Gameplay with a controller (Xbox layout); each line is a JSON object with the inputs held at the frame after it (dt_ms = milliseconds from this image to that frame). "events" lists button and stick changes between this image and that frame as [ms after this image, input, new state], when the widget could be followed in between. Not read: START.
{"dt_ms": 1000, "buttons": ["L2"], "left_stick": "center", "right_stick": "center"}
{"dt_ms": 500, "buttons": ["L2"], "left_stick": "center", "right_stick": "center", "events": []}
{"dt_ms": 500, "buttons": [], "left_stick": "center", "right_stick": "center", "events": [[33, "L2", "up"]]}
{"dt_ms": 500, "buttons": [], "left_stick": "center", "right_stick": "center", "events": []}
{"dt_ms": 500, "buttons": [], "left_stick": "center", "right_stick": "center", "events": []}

------------------------

### TASK BRIEF
The required answer is a single number: the count of lines in the entries that hold the string "center".

### RESPONSE AREA
5